Hanneke's disgusted. In case someone is interested -- but she's nonetheless watching with rapt fascination. *This* is awful. It's also fascinating. "You're a--a--*perve*, Kr'lin."
Katarra overhears Hanneke's comment and turns, a few quick steps bringing her to the greenrider. Putting one arm around the girl's shoulder, she casts a haughty, parent-ish look back toward Kr'lin. "Do you see what's happening? Just /look/ at the impression you're making on our youth. They look up to you, you know. An example. A leader. And here we have it - the cold hard truth. You're a perve." Lips curve downward, a slow sad nod, and soft sigh, and a pitying look is given Hanneke before she turns again to Kr'lin. "I think the only way to rectify this situation is to set the /right/ example by apologizing to Zureile the very next time you see her. And I mean the /correct/ apology."
Hanneke manages, by some twist of fate, to look altogether pitiable as Katarra moves to put her arm upon her shoulder, puppy dog lip and all. We are the youth -- and we're able to look innocent.

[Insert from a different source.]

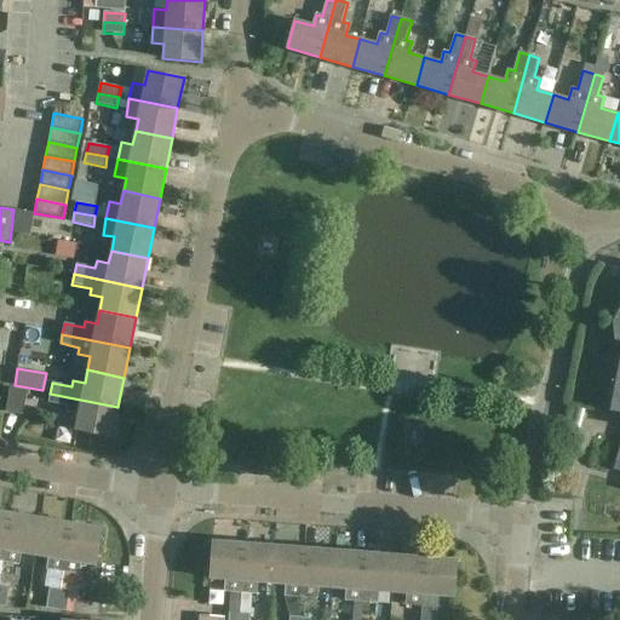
[(28,391),(10,388),(5,412),(23,415),(28,391)]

Kr'lin sighs heavily and just shakes his head, "You are right. I should apologize to Zureile." He even hangs his head, almost looking apologetic, "I should apologize for not mentioning to her that when she stuffs her shirt, she should make sure to make her 'breasts' the same size every time." Okay, he did look apologetic for a bit, now he just looks like he is having the time of his life. That is, for a few moments atleast, "But, if you will excuse me. L'lia kept saying something about wanting to talk to me about sweep schedules..." He sighs heavily and starts for the bowl, "And Hanneke, lose the pout. You still have dawn sweeps." Hey! speaking of which.. It's dawn and she isn't airborne.. Hmm. Maybe that is what L'lia wanted to mention to him. She uninked Hanneke in for dawnsweeps.
She penciled -- maybe. At any rate, Hanneke's here, not there, and moves to smile vacuously, instead. Nod and smile, and if you look good enough, they might think you're too stupid.
"Kr'lin! You are... are.. incorrigable!!" Katarra insists, stomping one foot. Way to go. Show real authority there. Well, it used to always work, anyway. Giving Hanneke's shoulder a pat, she says, "Pay no mind to him, dear. There's just no accounting for /some/ men. They're hopeless." A pause follows, in which Katarra's lips curl upward, her gaze frozen. With a hint of humor in her tone, she adds, "As I've just been reminded..... again..... they have their limited uses. Very limited."
Kr'lin strolls on out of the cavern, making sure to note, "Oh, and Katarra, I'm glad to see you have been working out lately. You've firmed up since last time." He's out. He has a reputation to live up to and he isn't about to disappoint.
Kr'lin walks out of the Living Caverns into the bowl.
"I know," announces Hanneke, almost quietly. Depression-related, perhaps. "They're *awful*." She sticks her tongue out after Kr'lin's retreating back; "Nasty man."
Katarra would very much like to imitate Hanneke's gesture, so fitting it is, but manages to maintain her decorum by simply clicking her tongue. Tsk. Tsk. "Well, I must be going. Taji is awake now and informs me I've daudled in here long enough. Good day, Hanneke. Clear skies." She /was/ just on her way through after her bath is all. It's all Kr'lin's fault. Somehow it is. Didn't have a thing to do with stopping to admire Zureile's dress, nooooooooo...... not at all.
Hanneke raises her hand politely, noting, "Clear skies to you, also, Katarra!" Zureile's dress *was*, after all, worth admiring. Frills. Mmm.